A public subnet route table:
Destination Target
10.0.0.0/16 local (traffic within the VPC stays in the VPC)
0.0.0.0/0 igw-abc123 (everything else goes to the Internet Gateway)A private subnet route table:
Destination Target
10.0.0.0/16 local
0.0.0.0/0 nat-xyz789 (outbound internet via NAT Gateway)
10.1.0.0/16 pcx-peer01 (peered VPC traffic via peering connection)VPC Peering#
VPC peering creates a direct network connection between two VPCs. Traffic stays on the cloud provider’s backbone – it never traverses the public internet. A critical property: peering is non-transitive. If VPC A peers with VPC B, and VPC B peers with VPC C, A cannot reach C through B. You must create a direct peering connection between A and C.
Peering works across AWS accounts and regions, making it useful for connecting production and shared-services VPCs owned by different teams.
Transit Gateway#
When you have more than a few VPCs, peering connections become unmanageable (N VPCs require N*(N-1)/2 peerings). Transit Gateway provides a hub-and-spoke model: every VPC connects to the Transit Gateway, and the TGW routes traffic between them.
VPC-Prod ──┐
VPC-Stage ──┤── Transit Gateway ──── On-Prem VPN
VPC-Dev ──┤
VPC-Shared ─┘Transit Gateway also connects to VPN tunnels and Direct Connect gateways, making it the central point for all network connectivity. It costs $0.05/hour per attachment plus $0.02/GB of data processed.
VPN and Direct Connect#
Site-to-site VPN connects your cloud VPC to an on-premises network over encrypted tunnels across the public internet. It is quick to set up (minutes) and cheap, but throughput is limited by your internet connection and latency varies.
AWS Direct Connect / Azure ExpressRoute / GCP Cloud Interconnect provides a dedicated physical connection between your data center and the cloud provider. Latency is consistent, throughput is higher (1-100 Gbps), and traffic does not traverse the public internet. The tradeoff is cost ($0.02-0.03/GB plus port charges) and setup time (weeks to months for physical cross-connects).

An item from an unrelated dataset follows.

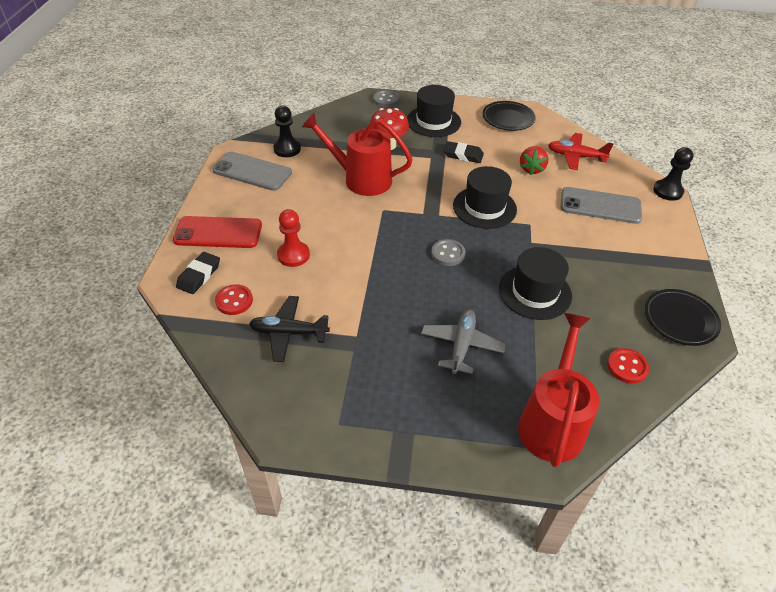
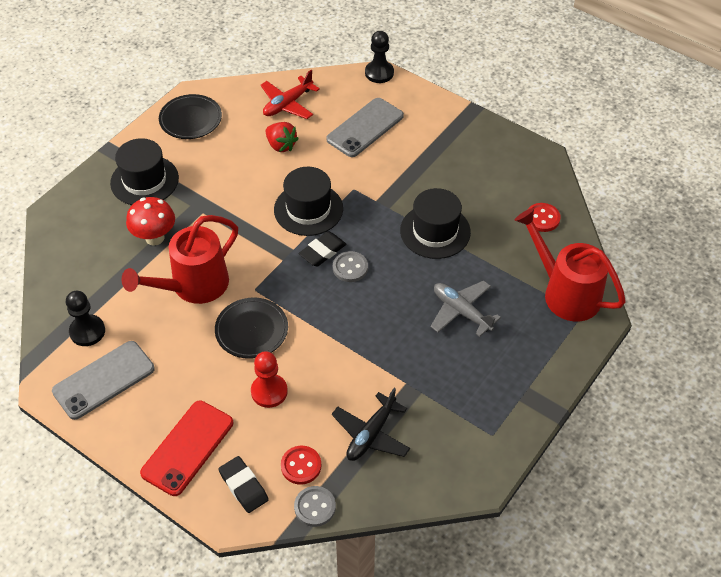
camera: 60 degrees left, 5 degrees up
grey button [373,90,399,107] -> grey button moved to [294,486,336,527]
black eraser [444,141,484,163] -> black eraser moved to [299,231,346,266]
black plate [645,289,721,346] -> black plate moved to [215,297,288,359]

Private Endpoints and PrivateLink#
By default, traffic to cloud services like S3, DynamoDB, or SQS goes over the public internet (even from within the VPC). VPC endpoints keep this traffic on the provider’s private network.
Gateway endpoints (S3 and DynamoDB on AWS) are free and route traffic through route table entries. Interface endpoints (everything else) create an elastic network interface in your subnet with a private IP. These cost $0.01/hour plus $0.01/GB.
For Kubernetes clusters that pull images from ECR and write logs to CloudWatch, interface endpoints can significantly reduce NAT Gateway data processing charges.
Cross-Cloud Terminology#
| Concept | AWS | Azure | GCP |
|---|---|---|---|
| Virtual network | VPC | VNet | VPC |
| Subnet | Subnet | Subnet | Subnet |
| Instance firewall | Security Group | NSG | Firewall Rule |
| Subnet firewall | NACL | NSG (subnet-level) | Firewall Rule |
| Internet gateway | Internet Gateway | (implicit) | (implicit) |
| NAT | NAT Gateway | NAT Gateway | Cloud NAT |
| Peering | VPC Peering | VNet Peering | VPC Peering |
| Hub-and-spoke | Transit Gateway | Virtual WAN / Hub | Cloud Router |
| Private endpoint | PrivateLink | Private Endpoint | Private Service Connect |
| Dedicated link | Direct Connect | ExpressRoute | Cloud Interconnect |
Network Design for Kubernetes#
Kubernetes clusters need IP addresses for nodes, pods, and services. On AWS EKS with the VPC CNI plugin, every pod gets a real VPC IP address. A cluster with 50 nodes running 30 pods each needs 1,500 pod IPs plus the node IPs.
Plan your VPC CIDR to accommodate this:
VPC: 10.0.0.0/16 (65,536 IPs)
Node subnets: /24 per AZ (254 IPs per AZ for nodes)
Pod subnets: /18 per AZ (16,384 IPs per AZ for pods)
Service CIDR: 172.20.0.0/16 (cluster-internal, not from VPC CIDR)If you start with a VPC CIDR that is too small, you cannot expand it later without significant rework. It is easier to allocate a large block upfront and leave room for growth than to renumber a production network.